Menteng Cinema (Indonesian Bioskop Menteng, Dutch Bioscoop Menteng) was a cinema in Jakarta, Indonesia. The cinema was designed by Dutch architect J.M. Groenewegen in 1949, one of the architect who was active in Indonesia before and after the World War II. Menteng Cinema is Groenewegen's first cinema project, which would give birth to several other cinemas in Indonesia which has the same architectural style of Nieuwe Bouwen. Menteng Cinema was demolished in 1988, standing above the site now is the Menteng Huis shopping complex.

==Design==
Menteng cinema was designed by Dutch architect J.M. Groenewegen. Han Groenwegen was among many Dutch people who moved to the Indies to avoid the Great Depression in Europe. Groenewegen continued as an architect in the Indies when he established a consultant in Medan, Sumatra. Groenewegen was very active in Medan between 1927 until the War. Like many Dutch nationalities in Indonesia, he was placed in a Japanese internment camp. After the war, Groenewegen decided to move to Jakarta. Unlike many of his colleagues, Groenewegen remained in Indonesia following the independence of the country.
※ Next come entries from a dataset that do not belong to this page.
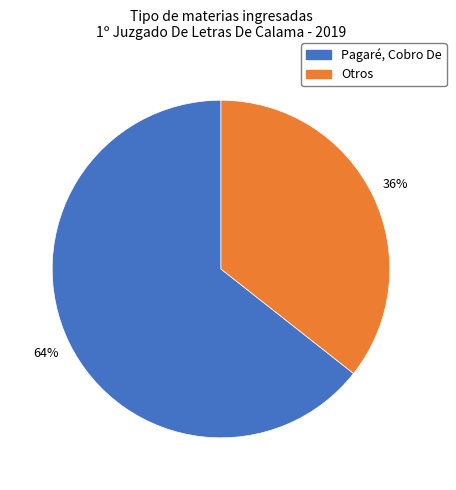

To the nearest percent, what is the average slice percentage?

50%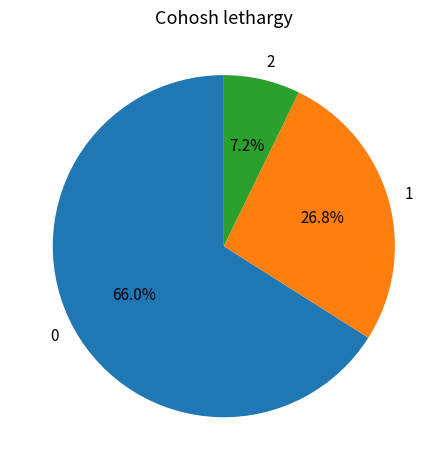

Approximately how many times larger is the value at 1 compared to 0?

0.4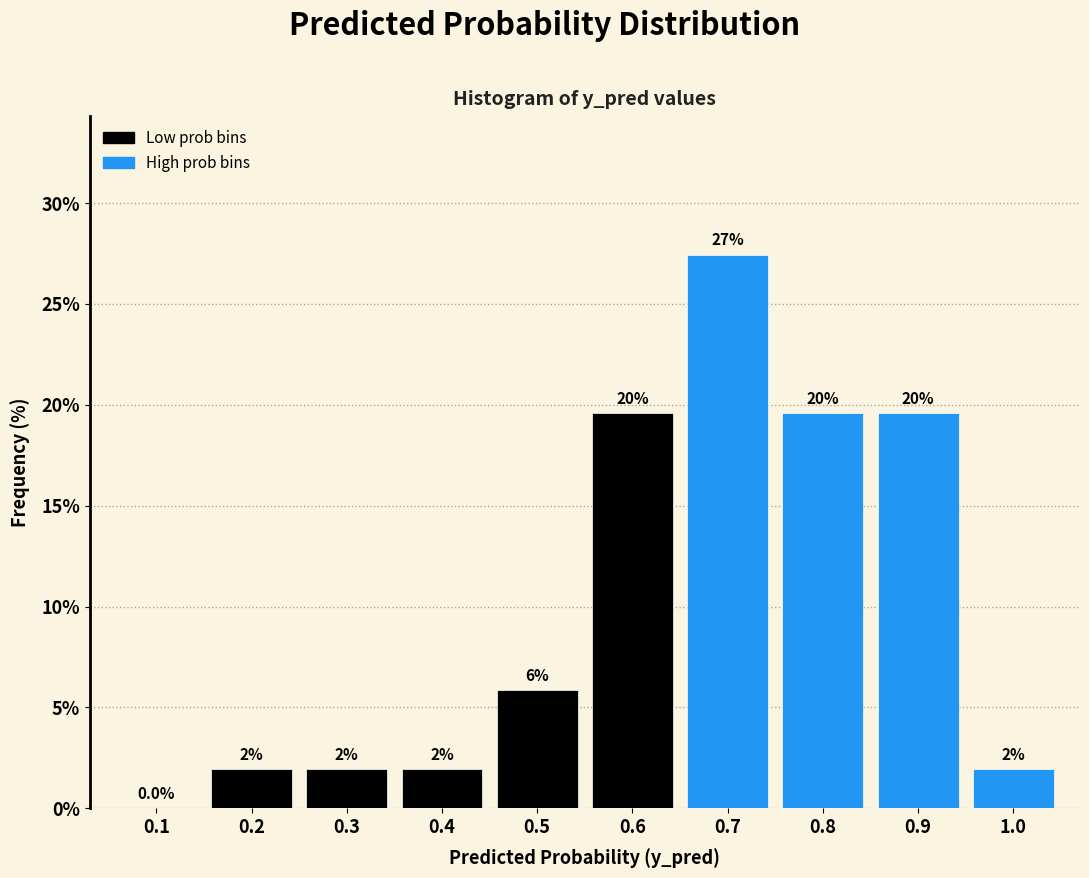

Reading right to left, transcribe all the data shown in this chart.

1.0=2.0	0.9=19.6	0.8=19.6	0.7=27.5	0.6=19.6	0.5=5.9	0.4=2.0	0.3=2.0	0.2=2.0	0.1=0.0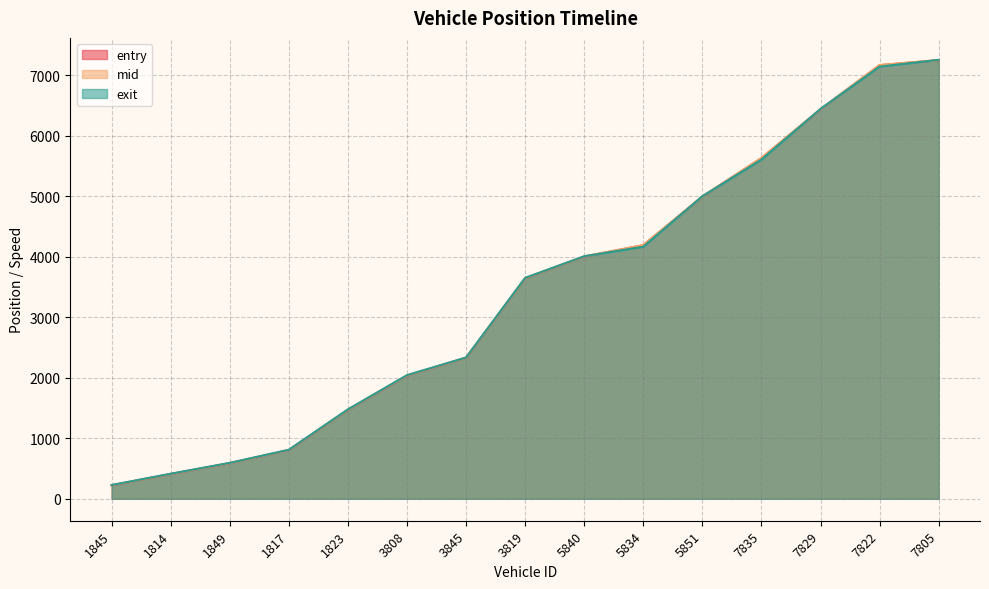

What is the sum of all mid values?

51208.9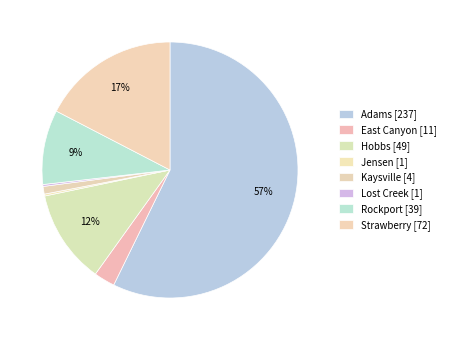

Does any single category account for the majority?

Yes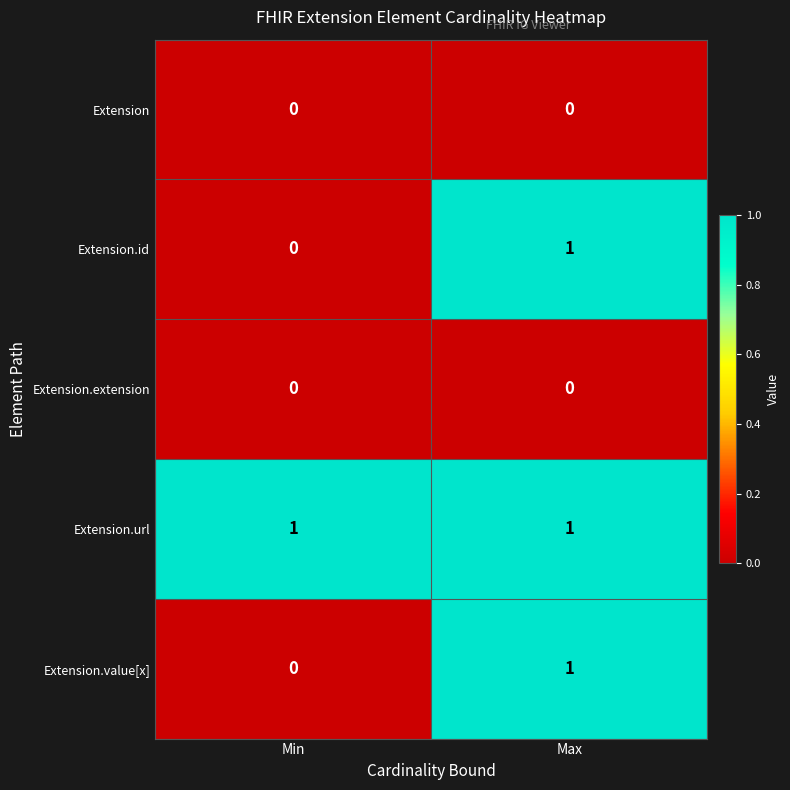

List the labels in order of Extension.value[x] value, smallest first.

Min, Max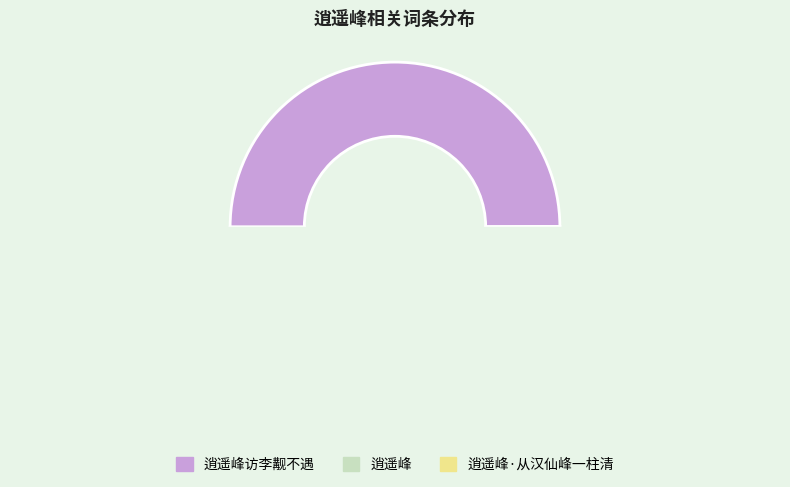

Which slice is the smallest?

逍遥峰·从汉仙峰一柱清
The Menteng Cinema of Jakarta is among Groenewegen's first project in Jakarta. The Menteng Cinema is also Groenewegen's first cinema project. His design for the cinema is greatly influenced by the work of Willem Dudok e.g. the Town Hall of Hilversum, but conformed to the tropical climate of Jakarta. The cinema building has a seating capacity of 1,088. The building boasted six "exhausters" to regulate air quality inside the building, an early form of air conditioning. The cinema featured a large Balinese mural in its spacious main hall, a bar, a café-restaurant with terrace, and a powder room. There were several classes of seating with tickets priced accordingly.

Following the completion of Menteng Cinema, Groenewegen received other professional works for cinema in Indonesia. Four of his designs for cinema was realized, among them Olympia Bioscoop in Medan (1952) and Sovya Bioscoop of Bukittinggi (1957), both cinemas have a very similar design with the Menteng Cinema.

Menteng Cinema was one of the cinemas named "Menteng" during the 1950s, the other Menteng Cinema was located on Jalan Cokroaminoto and was built in 1947.